▶ _Exercise description_:
Quote the entries below from the line with "7. Section 40" through the line with "8. Sections 107", both ends included, and only those lines.
————————
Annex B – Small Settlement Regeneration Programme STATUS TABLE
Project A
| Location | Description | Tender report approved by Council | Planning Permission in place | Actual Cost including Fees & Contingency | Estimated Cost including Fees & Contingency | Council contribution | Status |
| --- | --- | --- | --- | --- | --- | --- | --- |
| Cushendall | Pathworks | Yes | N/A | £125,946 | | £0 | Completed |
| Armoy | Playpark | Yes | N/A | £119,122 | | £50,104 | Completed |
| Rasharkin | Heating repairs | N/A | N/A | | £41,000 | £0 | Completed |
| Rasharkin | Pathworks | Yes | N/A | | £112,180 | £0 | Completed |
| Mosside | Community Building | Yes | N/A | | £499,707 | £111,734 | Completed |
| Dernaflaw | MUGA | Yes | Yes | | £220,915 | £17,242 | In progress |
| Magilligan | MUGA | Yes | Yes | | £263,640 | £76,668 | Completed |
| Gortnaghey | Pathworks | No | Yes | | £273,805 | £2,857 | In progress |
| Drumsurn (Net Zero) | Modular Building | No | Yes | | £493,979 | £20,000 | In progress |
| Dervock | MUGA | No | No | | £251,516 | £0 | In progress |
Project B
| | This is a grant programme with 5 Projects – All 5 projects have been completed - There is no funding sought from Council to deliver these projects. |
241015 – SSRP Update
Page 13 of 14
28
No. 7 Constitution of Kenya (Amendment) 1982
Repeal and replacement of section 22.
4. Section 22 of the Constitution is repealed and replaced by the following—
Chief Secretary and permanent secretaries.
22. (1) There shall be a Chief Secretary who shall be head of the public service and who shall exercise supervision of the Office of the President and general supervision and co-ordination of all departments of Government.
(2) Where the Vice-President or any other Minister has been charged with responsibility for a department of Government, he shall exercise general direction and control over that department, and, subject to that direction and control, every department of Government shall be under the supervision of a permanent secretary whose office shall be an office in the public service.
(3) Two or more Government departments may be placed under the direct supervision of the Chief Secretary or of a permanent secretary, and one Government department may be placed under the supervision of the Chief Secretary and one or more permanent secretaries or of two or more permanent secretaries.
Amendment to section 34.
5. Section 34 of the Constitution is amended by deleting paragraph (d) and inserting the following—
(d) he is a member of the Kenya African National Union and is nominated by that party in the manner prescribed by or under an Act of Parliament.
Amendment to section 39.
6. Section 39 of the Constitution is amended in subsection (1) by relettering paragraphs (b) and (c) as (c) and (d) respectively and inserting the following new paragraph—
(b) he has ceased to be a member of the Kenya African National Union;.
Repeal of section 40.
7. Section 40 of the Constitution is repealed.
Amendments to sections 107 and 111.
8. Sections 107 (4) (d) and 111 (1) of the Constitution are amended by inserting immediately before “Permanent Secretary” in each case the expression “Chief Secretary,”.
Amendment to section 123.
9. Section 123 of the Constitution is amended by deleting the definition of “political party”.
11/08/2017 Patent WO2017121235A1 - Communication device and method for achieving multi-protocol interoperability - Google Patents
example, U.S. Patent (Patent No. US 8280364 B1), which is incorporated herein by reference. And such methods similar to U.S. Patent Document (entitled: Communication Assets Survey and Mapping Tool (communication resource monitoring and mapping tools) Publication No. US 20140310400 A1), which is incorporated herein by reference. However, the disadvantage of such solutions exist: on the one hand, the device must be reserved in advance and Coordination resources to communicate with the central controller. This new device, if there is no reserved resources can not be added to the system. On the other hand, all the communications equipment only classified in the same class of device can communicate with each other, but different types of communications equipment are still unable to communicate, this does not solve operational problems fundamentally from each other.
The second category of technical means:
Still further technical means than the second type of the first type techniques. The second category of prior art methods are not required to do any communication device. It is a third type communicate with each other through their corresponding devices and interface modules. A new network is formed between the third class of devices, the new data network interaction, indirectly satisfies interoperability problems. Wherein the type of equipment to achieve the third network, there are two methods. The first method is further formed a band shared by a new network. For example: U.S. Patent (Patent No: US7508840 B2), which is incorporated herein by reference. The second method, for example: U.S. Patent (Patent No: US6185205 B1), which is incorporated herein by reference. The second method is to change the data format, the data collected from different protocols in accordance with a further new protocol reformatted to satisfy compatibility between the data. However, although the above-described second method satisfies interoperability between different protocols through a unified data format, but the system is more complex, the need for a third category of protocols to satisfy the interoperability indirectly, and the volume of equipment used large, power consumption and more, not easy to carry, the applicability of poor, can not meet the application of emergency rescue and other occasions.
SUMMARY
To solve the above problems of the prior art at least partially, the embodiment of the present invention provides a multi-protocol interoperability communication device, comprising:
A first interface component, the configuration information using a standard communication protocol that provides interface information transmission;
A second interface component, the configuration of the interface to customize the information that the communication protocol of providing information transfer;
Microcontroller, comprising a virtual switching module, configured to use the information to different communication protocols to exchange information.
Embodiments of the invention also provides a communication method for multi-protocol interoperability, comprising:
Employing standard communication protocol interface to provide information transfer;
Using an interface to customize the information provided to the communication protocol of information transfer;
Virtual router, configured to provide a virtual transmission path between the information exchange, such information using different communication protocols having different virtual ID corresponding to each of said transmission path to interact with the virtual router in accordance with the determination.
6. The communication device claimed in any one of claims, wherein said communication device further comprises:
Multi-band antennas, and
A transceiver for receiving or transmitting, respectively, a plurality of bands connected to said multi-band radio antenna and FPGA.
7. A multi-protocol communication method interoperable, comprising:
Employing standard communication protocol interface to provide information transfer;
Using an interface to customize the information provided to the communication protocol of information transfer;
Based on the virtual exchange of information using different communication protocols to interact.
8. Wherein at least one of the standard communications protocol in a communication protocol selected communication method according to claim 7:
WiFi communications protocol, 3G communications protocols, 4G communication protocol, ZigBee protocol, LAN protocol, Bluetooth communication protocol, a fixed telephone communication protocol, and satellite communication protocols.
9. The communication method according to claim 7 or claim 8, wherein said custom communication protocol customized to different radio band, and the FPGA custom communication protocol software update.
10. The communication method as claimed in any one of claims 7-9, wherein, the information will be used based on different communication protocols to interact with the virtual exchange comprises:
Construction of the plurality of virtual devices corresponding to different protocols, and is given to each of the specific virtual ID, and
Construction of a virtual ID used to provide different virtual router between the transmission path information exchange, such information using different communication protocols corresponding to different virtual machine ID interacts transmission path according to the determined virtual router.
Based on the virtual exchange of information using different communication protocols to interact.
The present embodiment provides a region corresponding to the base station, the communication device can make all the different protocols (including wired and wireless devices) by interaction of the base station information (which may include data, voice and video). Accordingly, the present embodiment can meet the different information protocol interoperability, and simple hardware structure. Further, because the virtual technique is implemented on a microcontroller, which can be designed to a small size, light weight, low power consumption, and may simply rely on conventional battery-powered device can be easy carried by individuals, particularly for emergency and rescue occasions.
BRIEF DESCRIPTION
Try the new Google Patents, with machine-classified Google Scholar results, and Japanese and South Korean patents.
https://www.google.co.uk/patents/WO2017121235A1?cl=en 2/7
————————
▶ _Reply_:
7. Section 40 of the Constitution is repealed.
Amendments to sections 107 and 111.
8. Sections 107 (4) (d) and 111 (1) of the Constitution are amended by inserting immediately before “Permanent Secretary” in each case the expression “Chief Secretary,”.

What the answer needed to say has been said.